Job item = Give back the text of each of the records below character for character, and leave the pictures out.

Supplied information =
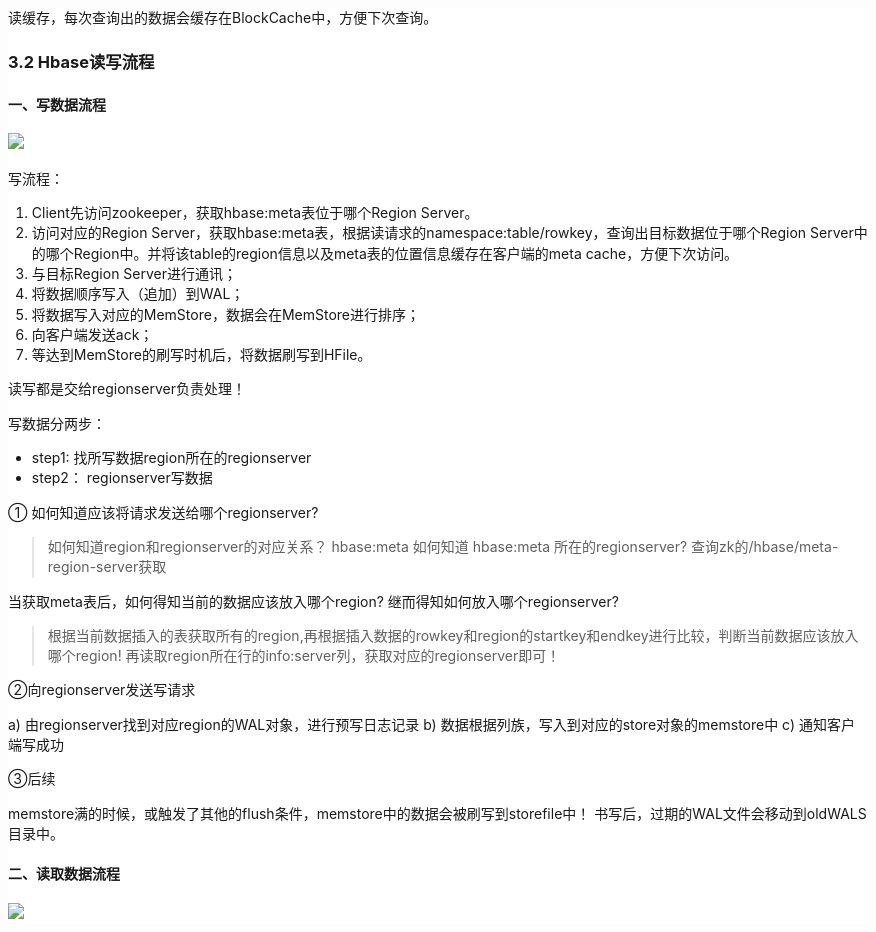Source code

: 读缓存，每次查询出的数据会缓存在BlockCache中，方便下次查询。



### 3.2 Hbase读写流程

#### 一、写数据流程

![](https://img-blog.csdnimg.cn/2021011921165373.png)

写流程：

1. Client先访问zookeeper，获取hbase:meta表位于哪个Region Server。
2. 访问对应的Region Server，获取hbase:meta表，根据读请求的namespace:table/rowkey，查询出目标数据位于哪个Region Server中的哪个Region中。并将该table的region信息以及meta表的位置信息缓存在客户端的meta cache，方便下次访问。
3. 与目标Region Server进行通讯；
4. 将数据顺序写入（追加）到WAL；
5. 将数据写入对应的MemStore，数据会在MemStore进行排序；
6. 向客户端发送ack；
7. 等达到MemStore的刷写时机后，将数据刷写到HFile。

读写都是交给regionserver负责处理！



写数据分两步：

- step1: 找所写数据region所在的regionserver
- step2： regionserver写数据



① 如何知道应该将请求发送给哪个regionserver?

> 如何知道region和regionserver的对应关系？ hbase:meta
> 如何知道 hbase:meta 所在的regionserver? 查询zk的/hbase/meta-region-server获取

当获取meta表后，如何得知当前的数据应该放入哪个region? 继而得知如何放入哪个regionserver?

> 根据当前数据插入的表获取所有的region,再根据插入数据的rowkey和region的startkey和endkey进行比较，判断当前数据应该放入哪个region!
>  再读取region所在行的info:server列，获取对应的regionserver即可！

②向regionserver发送写请求

a) 由regionserver找到对应region的WAL对象，进行预写日志记录
b) 数据根据列族，写入到对应的store对象的memstore中
c) 通知客户端写成功

③后续

memstore满的时候，或触发了其他的flush条件，memstore中的数据会被刷写到storefile中！
 书写后，过期的WAL文件会移动到oldWALS目录中。





#### 二、读取数据流程

![](https://img-blog.csdnimg.cn/2021011921180170.png)
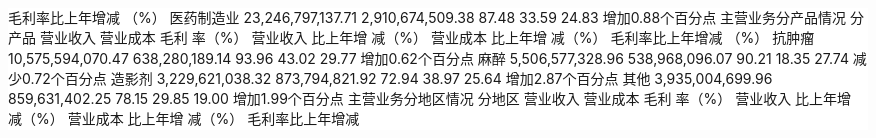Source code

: 毛利率比上年增减
（%）
医药制造业
23,246,797,137.71
2,910,674,509.38
87.48
33.59
24.83
增加0.88个百分点
主营业务分产品情况
分产品
营业收入
营业成本
毛利
率（%）
营业收入
比上年增
减（%）
营业成本
比上年增
减（%）
毛利率比上年增减
（%）
抗肿瘤
10,575,594,070.47
638,280,189.14
93.96
43.02
29.77
增加0.62个百分点
麻醉
5,506,577,328.96
538,968,096.07
90.21
18.35
27.74
减少0.72个百分点
造影剂
3,229,621,038.32
873,794,821.92
72.94
38.97
25.64
增加2.87个百分点
其他
3,935,004,699.96
859,631,402.25
78.15
29.85
19.00
增加1.99个百分点
主营业务分地区情况
分地区
营业收入
营业成本
毛利
率（%）
营业收入
比上年增
减（%）
营业成本
比上年增
减（%）
毛利率比上年增减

Solution to this task =
Source code

: 读缓存，每次查询出的数据会缓存在BlockCache中，方便下次查询。



### 3.2 Hbase读写流程

#### 一、写数据流程

![](https://img-blog.csdnimg.cn/2021011921165373.png)

写流程：

1. Client先访问zookeeper，获取hbase:meta表位于哪个Region Server。
2. 访问对应的Region Server，获取hbase:meta表，根据读请求的namespace:table/rowkey，查询出目标数据位于哪个Region Server中的哪个Region中。并将该table的region信息以及meta表的位置信息缓存在客户端的meta cache，方便下次访问。
3. 与目标Region Server进行通讯；
4. 将数据顺序写入（追加）到WAL；
5. 将数据写入对应的MemStore，数据会在MemStore进行排序；
6. 向客户端发送ack；
7. 等达到MemStore的刷写时机后，将数据刷写到HFile。

读写都是交给regionserver负责处理！



写数据分两步：

- step1: 找所写数据region所在的regionserver
- step2： regionserver写数据



① 如何知道应该将请求发送给哪个regionserver?

> 如何知道region和regionserver的对应关系？ hbase:meta
> 如何知道 hbase:meta 所在的regionserver? 查询zk的/hbase/meta-region-server获取

当获取meta表后，如何得知当前的数据应该放入哪个region? 继而得知如何放入哪个regionserver?

> 根据当前数据插入的表获取所有的region,再根据插入数据的rowkey和region的startkey和endkey进行比较，判断当前数据应该放入哪个region!
>  再读取region所在行的info:server列，获取对应的regionserver即可！

②向regionserver发送写请求

a) 由regionserver找到对应region的WAL对象，进行预写日志记录
b) 数据根据列族，写入到对应的store对象的memstore中
c) 通知客户端写成功

③后续

memstore满的时候，或触发了其他的flush条件，memstore中的数据会被刷写到storefile中！
 书写后，过期的WAL文件会移动到oldWALS目录中。





#### 二、读取数据流程

![](https://img-blog.csdnimg.cn/2021011921180170.png)
Source code

: 毛利率比上年增减
（%）
医药制造业
23,246,797,137.71
2,910,674,509.38
87.48
33.59
24.83
增加0.88个百分点
主营业务分产品情况
分产品
营业收入
营业成本
毛利
率（%）
营业收入
比上年增
减（%）
营业成本
比上年增
减（%）
毛利率比上年增减
（%）
抗肿瘤
10,575,594,070.47
638,280,189.14
93.96
43.02
29.77
增加0.62个百分点
麻醉
5,506,577,328.96
538,968,096.07
90.21
18.35
27.74
减少0.72个百分点
造影剂
3,229,621,038.32
873,794,821.92
72.94
38.97
25.64
增加2.87个百分点
其他
3,935,004,699.96
859,631,402.25
78.15
29.85
19.00
增加1.99个百分点
主营业务分地区情况
分地区
营业收入
营业成本
毛利
率（%）
营业收入
比上年增
减（%）
营业成本
比上年增
减（%）
毛利率比上年增减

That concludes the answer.